I often talk to my students about the importance of spotting and understanding brand codes and the fundamental impact of choosing these codes. Color is one. It says a lot of things, much more than just the trend of a season.

While my BONÂME spring collections bring pink and black into dialogue, I wanted to return to this sense of color.

Black has been present in my creations since the beginning. I always try to break away from it and I always come back to it. No doubt because it structures, it opposes, it highlights, it absorbs.

Pink has invaded our horizons for around ten years.
Connoted, custodian of gender expression since the 50s (it's actually quite funny: look for pink emojis and you will only find little hearts, little flowers or other candies, no graphic and powerful form...) , it was nevertheless a great universal, even masculine color in Renaissance painting. Henry IV portrayed in March is dressed in pink in the painting by Jacob Bunel which is in the Château de Pau. Michelangelo used it extensively to drape male bodies from the ceiling of the Sistine Chapel. It is also found in the paintings of Pontormo and those of Boticelli.

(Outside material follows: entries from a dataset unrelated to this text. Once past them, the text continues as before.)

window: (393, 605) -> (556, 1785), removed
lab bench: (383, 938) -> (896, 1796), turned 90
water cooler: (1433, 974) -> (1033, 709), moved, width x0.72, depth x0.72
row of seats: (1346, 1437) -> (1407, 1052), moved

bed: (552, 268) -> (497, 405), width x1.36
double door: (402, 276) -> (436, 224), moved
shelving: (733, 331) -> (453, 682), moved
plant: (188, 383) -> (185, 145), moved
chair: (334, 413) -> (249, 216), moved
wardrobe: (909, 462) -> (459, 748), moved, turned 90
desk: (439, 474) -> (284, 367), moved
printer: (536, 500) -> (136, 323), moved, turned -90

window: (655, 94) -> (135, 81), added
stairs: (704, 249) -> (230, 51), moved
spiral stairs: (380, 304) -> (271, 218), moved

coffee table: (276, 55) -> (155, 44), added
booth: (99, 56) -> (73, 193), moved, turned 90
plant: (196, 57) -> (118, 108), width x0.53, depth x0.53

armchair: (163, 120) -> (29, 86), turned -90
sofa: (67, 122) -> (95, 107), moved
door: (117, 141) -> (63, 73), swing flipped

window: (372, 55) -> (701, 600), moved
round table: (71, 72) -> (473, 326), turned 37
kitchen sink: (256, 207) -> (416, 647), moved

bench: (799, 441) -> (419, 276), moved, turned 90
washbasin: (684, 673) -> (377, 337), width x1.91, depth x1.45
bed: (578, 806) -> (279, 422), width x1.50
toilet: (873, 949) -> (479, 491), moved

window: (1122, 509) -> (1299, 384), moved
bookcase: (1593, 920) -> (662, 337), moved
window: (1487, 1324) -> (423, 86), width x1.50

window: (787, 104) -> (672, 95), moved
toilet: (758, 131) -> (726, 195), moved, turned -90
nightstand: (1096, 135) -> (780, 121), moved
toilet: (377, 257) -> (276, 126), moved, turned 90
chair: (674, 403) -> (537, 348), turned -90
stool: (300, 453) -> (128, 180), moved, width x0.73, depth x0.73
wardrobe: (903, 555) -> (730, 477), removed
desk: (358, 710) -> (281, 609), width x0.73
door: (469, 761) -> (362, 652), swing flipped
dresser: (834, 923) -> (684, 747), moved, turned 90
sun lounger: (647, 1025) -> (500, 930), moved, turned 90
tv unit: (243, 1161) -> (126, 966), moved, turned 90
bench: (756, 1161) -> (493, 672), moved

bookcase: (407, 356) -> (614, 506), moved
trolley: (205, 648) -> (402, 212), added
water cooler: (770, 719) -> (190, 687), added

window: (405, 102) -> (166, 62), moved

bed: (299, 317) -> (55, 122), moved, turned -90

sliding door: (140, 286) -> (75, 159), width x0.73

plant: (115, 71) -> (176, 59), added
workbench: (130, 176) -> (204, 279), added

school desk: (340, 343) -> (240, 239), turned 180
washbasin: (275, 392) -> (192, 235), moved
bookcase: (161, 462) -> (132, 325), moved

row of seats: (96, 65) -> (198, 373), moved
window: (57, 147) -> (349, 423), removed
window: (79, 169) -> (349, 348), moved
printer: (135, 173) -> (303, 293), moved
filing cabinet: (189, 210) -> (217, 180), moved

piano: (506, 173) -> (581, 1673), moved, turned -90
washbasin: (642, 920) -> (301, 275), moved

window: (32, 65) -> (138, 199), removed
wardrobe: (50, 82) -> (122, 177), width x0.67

In the 18th century, it accompanied courtly love and flirting scenes typical of this Roccoco period. The young women in pink petticoats and ruffles match the knotted doublets of their suitors, in the paintings of François Boucher or Fragonard. Thus the famous “La Balançoire” representing a young woman in soaring pink skirts on a swing, emblematic of the rococo pictorial style.

In the 19th and then the 20th it flirted with femininity and motherhood until it caricatured as a girls' color in the second half of the century.
It will happily be brought to life by fashion in a sharper expression: Elsa Schiaparelli and her shocking pink which invades dresses and jackets or is expressed in baroque and flamboyant embroidery. Yves Saint-Laurent and his giant taffeta bows adorning evening dresses or on exuberant bodices. More recently Valentino with an entirely pink collection for women and men. Valentino, apostle of intense red and carmine which has surely been drifting towards pink for several years.

In this regard, you need to read Michel Pastoureau, the great color theorist, to understand a little more about its origins. Pink is above all a derivative of red and a variation of its signifiers.

The pink that I choose to use in my collections is lively, vibrant, almost provocative. It has signifiers of vitality, energy, passion, powerful intimacy too. By confronting black, it creates an aura of a determined woman.